The Socrates Express Part Three: Dusk
How to Have No Regrets like Nietzsche
“We want to be the poets of our life—first of all in the smallest, most everyday matters,”
- Nietzsche craved routine. He woke early, took a cold bath, and then sat down for a monkish breakfast: raw eggs, tea, an aniseed biscuit. During the day, he wrote and walked. In the evening, between seven and nine, he sat still in the dark.
- Imagine you are visited in the dead of night by a demon, who says to you: “This life, as you live it now and have lived it, you will have to live again and again, times without number; and there will be nothing new in it, but every pain and every joy and every thought and sigh and all the unspeakably small and great in your life must return to you, and everything in the same series and sequence—and in the same way this spider and this moonlight among the trees, and in the same way this moment and I myself.

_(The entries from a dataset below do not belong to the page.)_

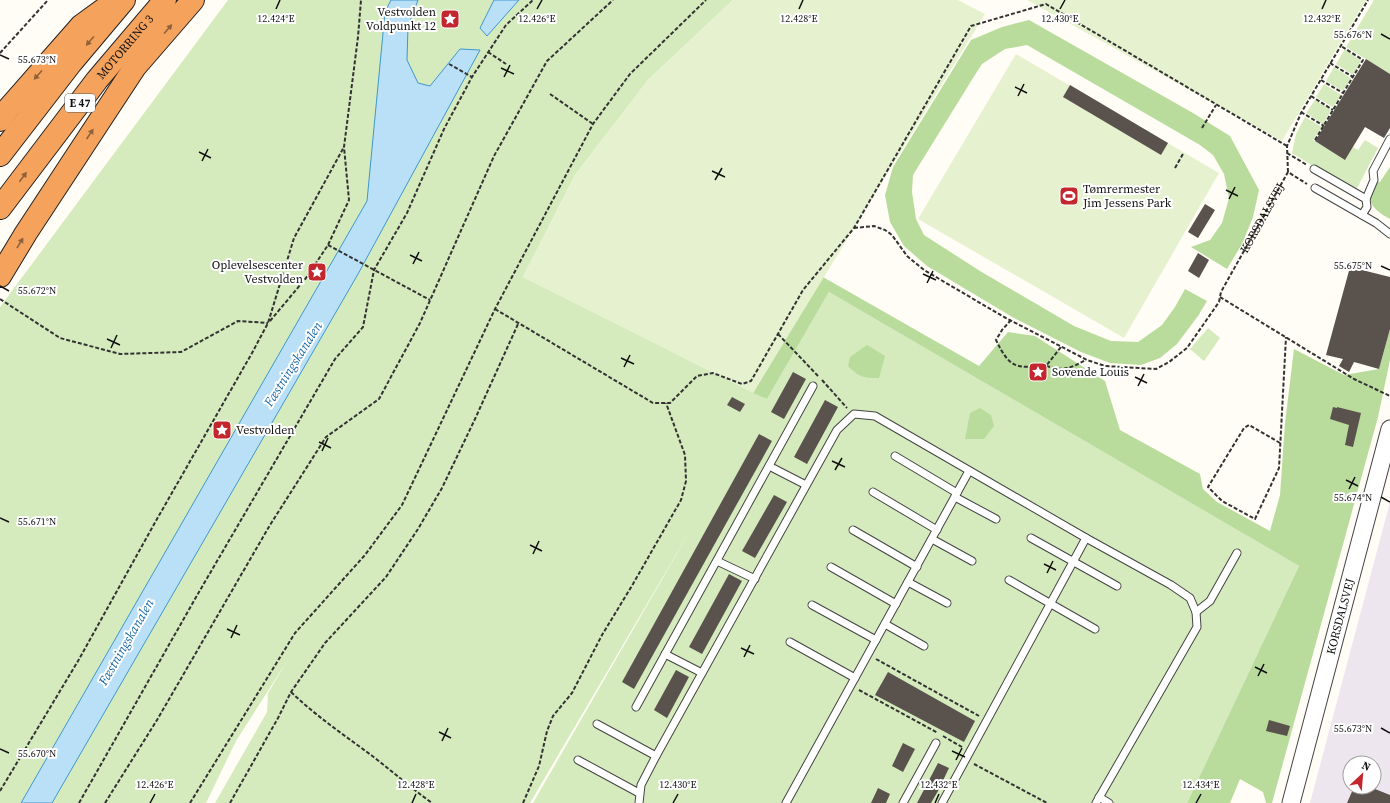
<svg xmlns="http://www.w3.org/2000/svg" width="1390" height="803" viewBox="0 0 1390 803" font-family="'Source Serif 4',serif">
	<rect width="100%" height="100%" fill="#fffdf5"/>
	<path fill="#eee6ef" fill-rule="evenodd" d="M1390,502V803H1310ZM1350,763H1374V787H1350Z"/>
	<g fill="#d5ebbd">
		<path d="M228,0H733L648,80L575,175L523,277L767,399L829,292L1299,566L1187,803H533L694,524L530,803H215L267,712L268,693L287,661L236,741L206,803H0V307Z"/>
		<path d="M1374,0H1390V74L1346,47Z"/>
		<path d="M1345,49L1361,61L1353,75L1336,64Z"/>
		<path d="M1334,67L1351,78L1343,91L1326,81Z"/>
		<path d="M1324,84L1341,95L1333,107L1316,97Z"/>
		<path d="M1315,100L1331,110L1323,124L1306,113Z"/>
		<path d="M1305,117L1322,127L1313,140L1345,159L1353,147L1358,150L1365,140L1378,148L1355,192L1292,153L1296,134Z"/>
		<path d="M1208,328L1220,338L1204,361L1190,349Z"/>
	</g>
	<g fill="#b9dc9c">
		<path d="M1029,20L1193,113L1230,136L1259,190L1253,217L1242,244L1227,269L1191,247L1210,240L1222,223L1229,198L1224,174L1213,155L1200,145L1027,45L1005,49L982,64L973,78L913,175L912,192L916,219L924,235L980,271L1074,326L1111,341L1138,342L1162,325L1175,307L1185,289L1207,301L1198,316L1177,344L1160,358L1141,365L1110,363L1081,352L1014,318L927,266L904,246L890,222L885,195L893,167L971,40L1002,27Z"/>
		<path d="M1390,167V219C1373,210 1362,199 1378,182H1380Z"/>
		<path d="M823,277L979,366L1008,332L1035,336L1105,381L1120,430L1200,474L1203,489L1217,502L1270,531L1280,495L1285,423L1294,349L1344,375L1379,369L1390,329V360L1378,417L1272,803H1266L1263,792L1240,779L1230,803H1187L1299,566L829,292L767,399L753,393Z"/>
		<path d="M867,345L885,356L879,378C863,378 859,377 848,366L850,357Z"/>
		<path d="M980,408L991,415L994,426L984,439H965L970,413Z"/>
	</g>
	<g fill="#e6f2cf">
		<path d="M733,0H958L985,14L753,393L523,277L575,175L648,80Z"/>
		<path d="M1027,0H1366L1282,141Z"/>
		<path d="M1016,54L1219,173L1124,338L918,219Z"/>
	</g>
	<g fill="#b9e0f7" stroke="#3f96cf">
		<path d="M391,0H418L408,26L407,60L418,83L430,86L460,49L480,50L358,274L52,803H21L367,201L385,12Z"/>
		<path d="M494,0H519L487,36L480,28Z"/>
	</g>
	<g fill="#5a524d">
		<path d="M1366,59L1390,74V128L1384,138L1365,127L1345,160L1315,141Z"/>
		<path d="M1070,85L1168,143L1161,155L1063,97Z"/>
		<path d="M1205,204L1215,210L1198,238L1188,232Z"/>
		<path d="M1198,253L1209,260L1199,278L1188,271Z"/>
		<path d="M1350,267L1390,277V329L1379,369L1354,362L1349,372L1339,366L1343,359L1326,355Z"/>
		<path d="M793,372L806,379L784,419L771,412Z"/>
		<path d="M732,397L745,404L740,412L727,405Z"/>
		<path d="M825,400L838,407L807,464L794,457Z"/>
		<path d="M1333,407L1337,408V407L1361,413L1353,447L1345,445L1349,425L1330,419Z"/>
		<path d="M759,434L772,441L634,689L622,682Z"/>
		<path d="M774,495L787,502L755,558L742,551Z"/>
		<path d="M729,574L742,581L702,654L689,647Z"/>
		<path d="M676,670L689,677L667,718L654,710Z"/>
		<path d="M888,672L975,721L964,742L875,695Z"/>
		<path d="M1269,720L1290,726L1287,736L1266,731Z"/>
		<path d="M903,743L915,749L903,772L892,766Z"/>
		<path d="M938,763L949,768L938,791L931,803H917Z"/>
		<path d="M1354,787H1370L1390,795V803H1347Z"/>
		<path d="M878,788L890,794L886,803H871Z"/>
	</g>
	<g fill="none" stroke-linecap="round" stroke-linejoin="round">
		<defs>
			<g id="service">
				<path d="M1314,169L1366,199"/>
				<path d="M1315,188L1376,223L1390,234"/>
				<path d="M1362,215L1367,207L1366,199L1374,180L1373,171L1390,139"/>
				<path d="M895,456L957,493"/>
				<path d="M769,466L806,485"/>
				<path d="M873,492L937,530"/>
				<path d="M955,497L996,519"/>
				<path d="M853,530L917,567"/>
				<path d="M1031,538L1117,586"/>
				<path d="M1086,538L1171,585L1190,598L1196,612L1197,627L1096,803"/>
				<path d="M932,539L972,561"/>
				<path d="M717,561L755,579"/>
				<path d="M831,567L896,604"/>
				<path d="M1009,580L1095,629"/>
				<path d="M908,582L947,603"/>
				<path d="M812,605L876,640"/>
				<path d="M1196,612L1210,601L1237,553"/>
				<path d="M885,624L924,646"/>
				<path d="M790,642L855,678"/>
				<path d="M665,654L702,673"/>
				<path d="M636,707L813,386"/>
				<path d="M597,724L656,756"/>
				<path d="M578,760L639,793"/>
				<path d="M1099,797L1109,803"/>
				<path d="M639,803L641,785L656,756L837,430L854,414L875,416L1086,538L942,803"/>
				<path d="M786,803L969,471"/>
				<path d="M903,803L936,743"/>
			</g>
			<g id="tertiary">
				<path id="s2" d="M1291,803L1390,429"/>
			</g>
			<g id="motorway">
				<path d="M0,120L8,109L81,26L107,7"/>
				<path d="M0,155L71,63L124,0"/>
				<path id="s3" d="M0,208L97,80L165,0"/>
				<path d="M0,276L26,233L135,67L193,0"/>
			</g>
		</defs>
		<use href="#service" stroke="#444" stroke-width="9"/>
		<use href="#tertiary" stroke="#444" stroke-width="19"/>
		<use href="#motorway" stroke="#222" stroke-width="24"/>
		<g stroke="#333" stroke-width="2" stroke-dasharray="4 2" stroke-linecap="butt">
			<path d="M488,52L506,64"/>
			<path d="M0,53L48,0"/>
			<path d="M1330,63L1353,77"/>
			<path d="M449,64L472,77"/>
			<path d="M1321,80L1343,93"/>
			<path d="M550,94L593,124"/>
			<path d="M1311,96L1333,110"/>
			<path d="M1301,112L1324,126"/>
			<path d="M1202,128L1216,105"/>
			<path d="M1315,140L1363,60L1341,46"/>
			<path d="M1287,153L1307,165"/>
			<path d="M1175,168L1183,154"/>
			<path d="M1288,172L1287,146L1301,113L1368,0"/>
			<path id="s1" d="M854,228L874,226L885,230L892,235L907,256L924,270L1004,317L1087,360L1105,366L1156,369L1169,362L1187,348L1219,302L1221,292L1288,172L1307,184"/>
			<path d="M328,245L430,300"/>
			<path d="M1220,297L1354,379L1390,396"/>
			<path d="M0,299L60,338L120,354L181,352L238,321L268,323"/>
			<path d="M495,309L653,403H670L697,376L713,373L742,384L751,381L803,290L854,228L971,26L1046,4L1287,146"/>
			<path d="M1011,320L1002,330L996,340C1010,369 1016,368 1046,366L1061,347"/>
			<path d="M270,321L306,278L328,245L349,200L344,147L358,37L361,0"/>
			<path d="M778,334L819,377"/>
			<path d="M1046,366C1066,371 1068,369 1086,360"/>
			<path d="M822,380L847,408"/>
			<path d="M1280,443L1249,425L1244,428L1208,487L1222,501L1255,519L1279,468L1286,337"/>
			<path d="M876,659L979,716"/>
			<path d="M859,690L938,733"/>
			<path d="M291,692C316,716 344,735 371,755C392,771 411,788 432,803"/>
			<path d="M943,736L962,747"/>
			<path d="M974,764L1047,803"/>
			<path d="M0,791L78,661L157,519L252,353L268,323L294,238L344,147"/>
			<path d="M79,803L199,592L335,359L363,327L374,270L407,213L444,129L472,77L506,25L533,0"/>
			<path d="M105,803L157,720L270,525L326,437L379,399L420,323L494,156L547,61L613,0"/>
			<path d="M190,803L295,633L365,555L402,505L495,309L593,124L630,74L706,0"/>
			<path d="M230,803L278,718L291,692L325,643L386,577L418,529L442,488L475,419L518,324"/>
			<path d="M523,803L539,766L547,731L553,716L572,693L602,635L633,584L681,500L686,481L685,455L666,403"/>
		</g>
		<use href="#service" stroke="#fff" stroke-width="7"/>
		<use href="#tertiary" stroke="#fff" stroke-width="17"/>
		<use href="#motorway" stroke="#f5a25d" stroke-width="22"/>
	</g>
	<defs><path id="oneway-solid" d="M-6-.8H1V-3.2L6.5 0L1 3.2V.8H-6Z"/></defs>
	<g fill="#8e613b">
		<use href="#oneway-solid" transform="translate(168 29) rotate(-49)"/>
		<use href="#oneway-solid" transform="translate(90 41) rotate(130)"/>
		<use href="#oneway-solid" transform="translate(38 75) rotate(132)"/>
		<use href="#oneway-solid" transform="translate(90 134) rotate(-56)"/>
		<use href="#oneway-solid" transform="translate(23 177) rotate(-53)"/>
		<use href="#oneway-solid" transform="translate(20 243) rotate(-59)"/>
	</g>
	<path fill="none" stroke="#111" stroke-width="1.5" d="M276,9L280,0M537,9L542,0M799,9L803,0M1060,9L1065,0M1322,9L1326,0M1381,34L1390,39M0,55L9,59M501,68L514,74M504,77L510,65M1015,87L1027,93M1018,96L1024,84M199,152L211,158M202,161L208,149M712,171L725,177M715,180L722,168M1226,190L1238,196M1229,199L1235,187M410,255L422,261M413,264L419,252M1381,266L1390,270M923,274L936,280M927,283L933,271M0,286L9,291M107,339L120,345M111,348L117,335M621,358L634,364M624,367L630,355M1135,377L1147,383M1138,386L1144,374M319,442L331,448M322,451L328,438M832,461L845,467M835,470L842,458M1346,480L1358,486M1349,489L1355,477M1381,497L1390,502M0,518L9,522M530,545L542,551M533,554L539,541M1044,564L1056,570M1047,573L1053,561M227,629L240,635M231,638L237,625M741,648L754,654M744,657L750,645M1255,667L1267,673M1258,676L1264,664M1381,728L1390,733M439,732L451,738M442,741L448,728M0,749L9,753M952,751L965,757M956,760L962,748M150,803L155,794M412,803L416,794M673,803L678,794M935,803L939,794M1196,803L1201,794"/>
	<defs>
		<symbol id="sight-square" viewBox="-11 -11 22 22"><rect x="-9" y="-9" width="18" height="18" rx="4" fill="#c4262e" stroke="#fff"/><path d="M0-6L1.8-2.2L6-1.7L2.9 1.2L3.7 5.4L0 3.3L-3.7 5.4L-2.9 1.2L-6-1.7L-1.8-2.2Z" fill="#fff"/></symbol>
		<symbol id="stadium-square" viewBox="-11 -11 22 22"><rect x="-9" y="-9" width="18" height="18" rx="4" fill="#c4262e" stroke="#fff"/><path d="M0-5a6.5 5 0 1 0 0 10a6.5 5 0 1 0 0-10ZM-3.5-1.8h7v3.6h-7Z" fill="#fff"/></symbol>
	</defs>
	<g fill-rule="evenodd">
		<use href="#sight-square" x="439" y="8" width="22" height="22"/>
		<use href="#stadium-square" x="1058" y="185" width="22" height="22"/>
		<use href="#sight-square" x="306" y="261" width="22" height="22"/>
		<use href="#sight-square" x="1027" y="361" width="22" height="22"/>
		<use href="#sight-square" x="211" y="419" width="22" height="22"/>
	</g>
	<g text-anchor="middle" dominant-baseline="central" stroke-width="4" stroke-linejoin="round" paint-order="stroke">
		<rect fill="#fff" stroke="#585858" stroke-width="1" x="65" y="94" width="30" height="18" rx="3"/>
		<g font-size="11" font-weight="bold" fill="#111">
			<text x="80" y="103">E 47</text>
		</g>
		<g font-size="12" fill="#111" stroke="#fff" text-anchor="start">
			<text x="436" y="12" text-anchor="end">Vestvolden<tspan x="436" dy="14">Voldpunkt 12</tspan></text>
			<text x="1083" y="189">Tømrermester<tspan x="1083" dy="14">Jim Jessens Park</tspan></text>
			<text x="303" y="265" text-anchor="end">Oplevelsescenter<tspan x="303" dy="14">Vestvolden</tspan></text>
			<text x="1052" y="372">Sovende Louis</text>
			<text x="236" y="430">Vestvolden</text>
		</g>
		<g font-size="12" fill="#111" stroke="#fff">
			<text stroke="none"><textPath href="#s3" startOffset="204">MOTORRING 3</textPath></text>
			<text stroke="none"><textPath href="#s1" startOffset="533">KORSDALSVEJ</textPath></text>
			<text stroke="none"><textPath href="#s2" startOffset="193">KORSDALSVEJ</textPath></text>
		</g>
		<g font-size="13" font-style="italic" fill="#1768a6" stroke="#fff">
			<text transform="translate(293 364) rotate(-58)">Fæstningskanalen</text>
			<text transform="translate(126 642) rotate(-60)">Fæstningskanalen</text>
		</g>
	</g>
	<g font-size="10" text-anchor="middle" fill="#111" stroke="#fff" stroke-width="4" stroke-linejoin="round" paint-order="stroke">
		<text x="276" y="22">12.424°E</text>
		<text x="537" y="22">12.426°E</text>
		<text x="799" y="22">12.428°E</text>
		<text x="1060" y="22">12.430°E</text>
		<text x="1322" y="22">12.432°E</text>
		<text x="1353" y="38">55.676°N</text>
		<text x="37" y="63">55.673°N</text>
		<text x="1353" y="269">55.675°N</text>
		<text x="37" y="294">55.672°N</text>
		<text x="1353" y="501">55.674°N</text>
		<text x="37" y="525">55.671°N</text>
		<text x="1353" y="732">55.673°N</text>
		<text x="37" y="757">55.670°N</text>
		<text x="155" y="788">12.426°E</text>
		<text x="416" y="788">12.428°E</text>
		<text x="678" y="788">12.430°E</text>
		<text x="939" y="788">12.432°E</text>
		<text x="1201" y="788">12.434°E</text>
	</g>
	<g transform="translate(1362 775) rotate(26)"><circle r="19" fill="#ffffff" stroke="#a0a0a0"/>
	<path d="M0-3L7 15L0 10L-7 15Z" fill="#c4262e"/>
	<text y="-6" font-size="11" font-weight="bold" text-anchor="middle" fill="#111111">N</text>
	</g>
</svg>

The eternal hour-glass of existence will be turned again and again—and you with it, you dust of dust! Nietzsche is not speaking of reincarnation. You do not return as the same soul in a different body. It is the “self-same you” that returns, again and again. You do not, like Phil Connors of Groundhog Day, recall your previous iterations. You cannot, like Phil, edit your recurring life. Everything has happened before, and it will happen again, exactly the same way, forever. All of it.
- “How can anyone become a thinker if he does not spend at least a third of the day without passions, people and books?”
- “All truth is crooked,” All lives, too. Only in retrospect do we straighten the narrative, assign patterns and meaning. At the time, it’s all zigs and zags. And white space: breaks in the text that cleave our former selves from some incipient future self. These white spaces look like omissions. They are not. They are wordless transitions, points where the currents of our life shift course.
- Like Rousseau, Nietzsche wandered. Unlike Rousseau, his wandering had a pattern, a cadence: Switzerland in the summer, Italy or southern France in the winter. His only property was the clothes he wore, the paper he wrote on, and the large trunk where he kept them.
- “We have to learn to think differently… to feel differently,” he said. He suffered from a kind of affective synesthesia. He thought the way most of us feel: instinctively, and with a ferocity not entirely under his control. Nietzsche didn’t formulate ideas. He birthed them.
- For Nietzsche, dancing and thinking move toward similar ends: a celebration of life. He’s not trying to prove anything. He simply wants you to see the world, and yourself, differently.
- Like an artist, a philosopher like Nietzsche hands us a pair of glasses and says, “Look at the world through these. Do you see what I see? Isn’t it miraculous?”
- Warm air dulls the mind. Cold air sharpens.
- No wonder Nietzsche calls Eternal Recurrence “the heaviest burden.” Nothing is weightier than eternity. If everything recurs infinitely, then there are no light moments, no trivial ones. Every moment, no matter how inconsequential, possesses the same weight and mass as others. “All actions are equally great and small.”
- Think of Eternal Recurrence as a daily check-in with yourself: Are you living the life you want to live? Are you sure you want to drink that bottle of tequila and endure an infinite hangover? Eternal Recurrence demands we ruthlessly audit our lives and ask: What is worthy of eternity?
- Nietzsche was no masochist. He saw suffering as an ingredient in the good life, a means of learning. “Only suffering leads to knowledge,” he said. Suffering is the call we didn’t solicit but must answer anyway.
- “I want to learn more and more to see as beautiful what is necessary in things; then I shall be one of those who make things beautiful,”
- We can choose to find joy not in certainty but in its opposite. Once we do that, life—the same life from an outsider’s perspective—feels quite different to us. Find joy in uncertainty and the tumult at the office becomes cause for celebration, not teeth gnashing and an extra glass of wine at the end of the day.
- Better yet: dance. Don’t wait for a reason to dance. Just dance. Dance feverishly and with abandon, as if no one is watching. When life is good, dance. When it hurts, dance. And when your time is up and the dance is over, say—no, shout—Da capo! Again, again.